Naturellement l’histoire accorde quelques crédits à cette vision de la république. En effet, lorsque la république apparait dans l’histoire, elle proclame solennellement ses principes dans l’enthousiasme général, mais elle a du mal à s’incarner à travers des institutions stables et capables de canaliser la volonté du peuple vers les aspirations républicaines. Ce bégaiement de l’histoire trouvait sa cause principale dans ce foisonnement de factions antagoniques qui prétendaient toutes incarner la volonté du peuple. Dans le cas des révolutionnaires de France par exemple, on voit se déployer cette guerre fratricide entre montagnards, jacobins, cordeliers, girondins, robespierristes, etc. ; à l’arrivée, après s’être nourrie du sang de ses propres fils, et avoir, en vain, cherché les voies historiques de son devenir, la république française accoucha d’un ordre politique qui fut l’empire bonapartiste. Napoléon Bonaparte surgit en effet comme la miraculeuse solution aux chaos engendré par les factions politiques, et l’empire comme l’alternative à cette république encore immature pour l’exercice d’une démocratie parlementaire apaisée. Le scénario français se répétera un peu partout dans l’histoire du monde, mettant en prise mortelle des factions très souvent armées jusqu’aux dents, et laissant dire, par les anti républicains de toutes sortes, que la république du peuple est le pire des régimes politiques. Bien sûr, face au constat, le républicain éclairé à encore la possibilité de clamer cette historique confession de foi du révolutionnaire Louis de Saint Juste : « Je ne suis d’aucune faction, je les combattrai toutes » . Mais, on le voit, ce serait, là encore, une position partisane et de faction .

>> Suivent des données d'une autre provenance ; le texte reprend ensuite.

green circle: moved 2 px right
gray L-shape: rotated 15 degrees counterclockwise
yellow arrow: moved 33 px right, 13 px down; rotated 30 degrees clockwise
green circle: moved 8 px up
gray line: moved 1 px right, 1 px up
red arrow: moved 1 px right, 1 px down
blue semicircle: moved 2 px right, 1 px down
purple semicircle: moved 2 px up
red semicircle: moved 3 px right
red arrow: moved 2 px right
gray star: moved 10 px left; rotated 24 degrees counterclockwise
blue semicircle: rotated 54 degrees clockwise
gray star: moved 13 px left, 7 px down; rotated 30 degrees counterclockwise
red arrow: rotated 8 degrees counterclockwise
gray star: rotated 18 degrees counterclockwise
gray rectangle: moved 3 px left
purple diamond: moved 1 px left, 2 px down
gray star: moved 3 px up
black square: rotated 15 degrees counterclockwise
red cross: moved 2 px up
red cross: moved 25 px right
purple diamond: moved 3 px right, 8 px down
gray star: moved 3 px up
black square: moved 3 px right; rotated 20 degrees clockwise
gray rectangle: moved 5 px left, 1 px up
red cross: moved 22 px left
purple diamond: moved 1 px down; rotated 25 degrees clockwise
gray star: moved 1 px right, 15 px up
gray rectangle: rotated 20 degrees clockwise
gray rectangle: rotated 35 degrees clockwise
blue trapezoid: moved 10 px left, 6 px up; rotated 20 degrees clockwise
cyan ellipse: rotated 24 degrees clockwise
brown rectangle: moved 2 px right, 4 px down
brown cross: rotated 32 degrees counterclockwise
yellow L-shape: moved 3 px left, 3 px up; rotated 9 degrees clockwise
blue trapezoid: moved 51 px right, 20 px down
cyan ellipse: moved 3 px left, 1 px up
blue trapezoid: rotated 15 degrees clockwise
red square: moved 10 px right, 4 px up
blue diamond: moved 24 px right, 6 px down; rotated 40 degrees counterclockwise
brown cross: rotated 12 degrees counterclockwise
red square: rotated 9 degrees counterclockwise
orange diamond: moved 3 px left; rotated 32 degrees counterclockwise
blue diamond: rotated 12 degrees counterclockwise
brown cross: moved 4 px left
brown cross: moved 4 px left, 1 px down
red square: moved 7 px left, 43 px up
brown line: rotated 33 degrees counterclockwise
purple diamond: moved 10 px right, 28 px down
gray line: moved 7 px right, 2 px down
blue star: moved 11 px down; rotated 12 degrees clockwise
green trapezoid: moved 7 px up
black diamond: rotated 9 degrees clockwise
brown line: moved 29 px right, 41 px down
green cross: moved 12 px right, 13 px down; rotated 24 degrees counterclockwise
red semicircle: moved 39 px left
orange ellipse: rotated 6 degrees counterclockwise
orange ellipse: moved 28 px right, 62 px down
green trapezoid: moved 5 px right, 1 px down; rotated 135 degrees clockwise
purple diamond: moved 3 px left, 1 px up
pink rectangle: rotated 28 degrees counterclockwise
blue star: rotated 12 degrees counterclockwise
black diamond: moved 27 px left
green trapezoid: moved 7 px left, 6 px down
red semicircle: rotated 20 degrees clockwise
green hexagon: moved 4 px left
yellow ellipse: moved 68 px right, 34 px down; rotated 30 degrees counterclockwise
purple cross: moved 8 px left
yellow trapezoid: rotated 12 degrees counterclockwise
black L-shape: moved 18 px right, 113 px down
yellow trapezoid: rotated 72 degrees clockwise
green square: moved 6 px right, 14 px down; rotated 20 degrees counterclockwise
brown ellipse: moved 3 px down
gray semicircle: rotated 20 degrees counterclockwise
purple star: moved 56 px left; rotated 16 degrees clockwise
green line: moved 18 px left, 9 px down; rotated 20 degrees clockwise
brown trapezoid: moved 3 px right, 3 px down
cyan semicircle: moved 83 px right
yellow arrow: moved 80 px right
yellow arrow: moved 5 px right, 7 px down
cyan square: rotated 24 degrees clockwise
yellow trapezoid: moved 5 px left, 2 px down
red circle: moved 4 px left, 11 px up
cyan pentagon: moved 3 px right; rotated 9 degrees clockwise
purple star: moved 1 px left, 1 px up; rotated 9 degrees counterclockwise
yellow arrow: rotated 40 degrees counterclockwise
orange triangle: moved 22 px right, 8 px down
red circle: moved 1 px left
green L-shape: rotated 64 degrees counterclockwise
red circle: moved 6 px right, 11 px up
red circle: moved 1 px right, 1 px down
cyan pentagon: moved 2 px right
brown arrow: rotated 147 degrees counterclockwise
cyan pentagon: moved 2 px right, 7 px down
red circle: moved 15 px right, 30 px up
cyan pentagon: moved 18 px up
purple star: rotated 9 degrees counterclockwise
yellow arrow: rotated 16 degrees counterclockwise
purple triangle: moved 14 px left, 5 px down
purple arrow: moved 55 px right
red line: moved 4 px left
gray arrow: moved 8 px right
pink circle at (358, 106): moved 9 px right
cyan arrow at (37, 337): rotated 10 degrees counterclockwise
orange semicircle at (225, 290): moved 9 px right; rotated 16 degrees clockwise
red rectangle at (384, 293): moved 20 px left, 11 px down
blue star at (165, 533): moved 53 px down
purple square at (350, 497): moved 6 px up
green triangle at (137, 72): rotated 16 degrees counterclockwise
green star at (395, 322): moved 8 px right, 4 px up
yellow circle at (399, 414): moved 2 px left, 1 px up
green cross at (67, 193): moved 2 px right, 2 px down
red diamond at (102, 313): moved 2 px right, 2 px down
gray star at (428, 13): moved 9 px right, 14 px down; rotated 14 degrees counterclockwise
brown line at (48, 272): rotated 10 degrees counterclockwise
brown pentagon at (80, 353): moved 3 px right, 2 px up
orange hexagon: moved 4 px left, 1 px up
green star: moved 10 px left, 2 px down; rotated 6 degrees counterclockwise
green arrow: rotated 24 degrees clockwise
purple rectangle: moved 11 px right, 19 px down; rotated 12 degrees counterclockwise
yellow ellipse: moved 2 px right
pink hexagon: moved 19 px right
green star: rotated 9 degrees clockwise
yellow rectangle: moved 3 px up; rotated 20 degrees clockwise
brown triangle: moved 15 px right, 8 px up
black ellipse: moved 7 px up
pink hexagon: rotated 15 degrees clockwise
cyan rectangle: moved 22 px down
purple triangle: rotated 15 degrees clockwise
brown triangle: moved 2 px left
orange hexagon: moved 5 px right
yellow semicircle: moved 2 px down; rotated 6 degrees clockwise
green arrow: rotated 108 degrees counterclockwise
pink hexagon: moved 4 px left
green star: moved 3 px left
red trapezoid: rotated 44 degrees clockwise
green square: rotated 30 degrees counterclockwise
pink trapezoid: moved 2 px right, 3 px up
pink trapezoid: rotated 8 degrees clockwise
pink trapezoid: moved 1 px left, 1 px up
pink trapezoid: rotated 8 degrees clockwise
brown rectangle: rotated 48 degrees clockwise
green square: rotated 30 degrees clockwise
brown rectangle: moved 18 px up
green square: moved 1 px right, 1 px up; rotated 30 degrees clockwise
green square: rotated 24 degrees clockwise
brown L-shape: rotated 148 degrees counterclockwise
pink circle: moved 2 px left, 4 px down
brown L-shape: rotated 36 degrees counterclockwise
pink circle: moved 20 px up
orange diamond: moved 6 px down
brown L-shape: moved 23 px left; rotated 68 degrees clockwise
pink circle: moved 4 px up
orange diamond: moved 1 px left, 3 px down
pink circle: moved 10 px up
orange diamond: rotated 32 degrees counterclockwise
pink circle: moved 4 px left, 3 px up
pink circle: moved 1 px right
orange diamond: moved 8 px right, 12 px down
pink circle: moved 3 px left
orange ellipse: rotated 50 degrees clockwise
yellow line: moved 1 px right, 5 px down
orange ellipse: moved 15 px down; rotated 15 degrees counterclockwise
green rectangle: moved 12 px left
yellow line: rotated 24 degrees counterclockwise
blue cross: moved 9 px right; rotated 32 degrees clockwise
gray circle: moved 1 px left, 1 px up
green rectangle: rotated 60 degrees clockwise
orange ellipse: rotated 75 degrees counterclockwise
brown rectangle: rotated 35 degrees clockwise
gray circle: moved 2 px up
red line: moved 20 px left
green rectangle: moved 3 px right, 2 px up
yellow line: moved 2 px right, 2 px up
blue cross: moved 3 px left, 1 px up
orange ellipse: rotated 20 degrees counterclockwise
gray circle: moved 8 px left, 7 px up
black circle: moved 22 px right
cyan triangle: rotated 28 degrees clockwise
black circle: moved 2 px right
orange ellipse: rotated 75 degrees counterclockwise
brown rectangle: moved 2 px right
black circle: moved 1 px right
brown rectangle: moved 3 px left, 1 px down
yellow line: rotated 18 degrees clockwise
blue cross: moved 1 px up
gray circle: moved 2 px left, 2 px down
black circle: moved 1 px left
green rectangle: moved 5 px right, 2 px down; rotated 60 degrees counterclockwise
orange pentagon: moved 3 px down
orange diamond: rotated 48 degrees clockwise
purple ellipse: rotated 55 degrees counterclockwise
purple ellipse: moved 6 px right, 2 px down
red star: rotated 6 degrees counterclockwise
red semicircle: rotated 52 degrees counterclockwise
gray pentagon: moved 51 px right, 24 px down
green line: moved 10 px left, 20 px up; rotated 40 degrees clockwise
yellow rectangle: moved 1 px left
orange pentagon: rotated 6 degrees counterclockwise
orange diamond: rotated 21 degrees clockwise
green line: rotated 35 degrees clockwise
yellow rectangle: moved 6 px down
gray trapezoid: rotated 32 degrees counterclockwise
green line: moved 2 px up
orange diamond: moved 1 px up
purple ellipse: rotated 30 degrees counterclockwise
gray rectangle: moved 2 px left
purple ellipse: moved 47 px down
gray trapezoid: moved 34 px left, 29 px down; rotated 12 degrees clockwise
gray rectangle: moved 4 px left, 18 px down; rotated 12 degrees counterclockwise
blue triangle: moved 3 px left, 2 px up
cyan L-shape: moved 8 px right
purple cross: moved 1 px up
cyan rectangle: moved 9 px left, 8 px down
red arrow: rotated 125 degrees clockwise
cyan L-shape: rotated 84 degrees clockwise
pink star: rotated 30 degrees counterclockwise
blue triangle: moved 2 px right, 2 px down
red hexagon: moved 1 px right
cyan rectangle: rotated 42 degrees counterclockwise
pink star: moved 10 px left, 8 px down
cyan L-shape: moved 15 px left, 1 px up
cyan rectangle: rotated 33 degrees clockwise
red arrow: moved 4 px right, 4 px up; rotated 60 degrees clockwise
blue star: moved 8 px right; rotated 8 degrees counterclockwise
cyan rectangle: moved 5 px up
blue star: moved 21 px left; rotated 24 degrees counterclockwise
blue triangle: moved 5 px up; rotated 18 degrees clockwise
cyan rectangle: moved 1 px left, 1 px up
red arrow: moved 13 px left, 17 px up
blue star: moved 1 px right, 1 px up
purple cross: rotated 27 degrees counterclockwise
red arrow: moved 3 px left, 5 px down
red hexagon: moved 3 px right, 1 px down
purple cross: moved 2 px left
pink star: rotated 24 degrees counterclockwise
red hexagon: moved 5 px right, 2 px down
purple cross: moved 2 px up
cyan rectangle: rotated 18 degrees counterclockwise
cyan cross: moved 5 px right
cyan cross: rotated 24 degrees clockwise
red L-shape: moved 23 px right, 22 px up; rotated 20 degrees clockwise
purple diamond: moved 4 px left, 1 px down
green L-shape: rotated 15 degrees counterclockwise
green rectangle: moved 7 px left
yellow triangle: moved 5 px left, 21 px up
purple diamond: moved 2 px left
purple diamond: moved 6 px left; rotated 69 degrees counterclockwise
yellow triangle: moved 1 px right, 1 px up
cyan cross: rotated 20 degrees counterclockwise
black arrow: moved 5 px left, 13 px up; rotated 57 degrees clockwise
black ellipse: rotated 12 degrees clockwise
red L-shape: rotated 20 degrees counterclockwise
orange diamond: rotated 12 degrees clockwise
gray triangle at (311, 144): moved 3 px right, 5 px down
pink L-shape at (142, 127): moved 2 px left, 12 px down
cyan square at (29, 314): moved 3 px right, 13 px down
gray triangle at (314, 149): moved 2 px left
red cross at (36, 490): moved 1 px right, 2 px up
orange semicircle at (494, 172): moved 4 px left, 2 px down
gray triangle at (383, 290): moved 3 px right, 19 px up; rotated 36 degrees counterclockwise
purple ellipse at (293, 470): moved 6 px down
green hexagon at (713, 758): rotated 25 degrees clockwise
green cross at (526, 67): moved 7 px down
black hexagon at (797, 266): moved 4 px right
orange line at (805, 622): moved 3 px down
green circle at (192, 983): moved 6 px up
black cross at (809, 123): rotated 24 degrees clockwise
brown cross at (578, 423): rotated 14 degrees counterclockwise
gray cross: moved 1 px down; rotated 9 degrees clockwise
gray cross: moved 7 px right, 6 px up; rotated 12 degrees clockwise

Au bilan transitoire, il faut dire que la gangrène qui a bien failli discréditer la république démocratique dans l’histoire, c’est celle du désordre que l’existence des factions populaires engendre, de façon récurrente, dans ce régime. Pourtant, ces factions reposent, elles aussi, sur un principe cardinal de la république et de la démocratie. Ce principe, c’est celui des libertés d’association, de conscience, d’opinion et d’expression . Sous cet angle, le contrat social et la volonté générale du peuple n’ont pas vocation à endiguer les volontés particulières, mais à les limiter pour les rendre compatibles avec l’ordre républicain. La république, dans sa version libérale, n’a ainsi pu survivre qu’en résolvant l’incompatibilité, à la fois essentielle et existentielle, entre l’ordre généré par la volonté unique du souverain populaire et les aspirations partisanes et groupusculaires. Malgré tout, malgré l’apaisement des rivalités idéologiques et politiques dans les sociétés, la plus grande maladie qui puisse encore menacer la vie des républiques contemporaines est la guerre ouverte ou souterraine des factions . Pourtant, toutes les démocraties du temps sont dans cette obligation d’accorder un financement publique à leurs factions ! Quel est alors l’intérêt, pour le corps social républicain, de ce financement publique ? Notre prochaine réflexion ira certainement à la quête d’une réponse à cette question qui est d’actualité dans bien de jeunes républiques du continent africain.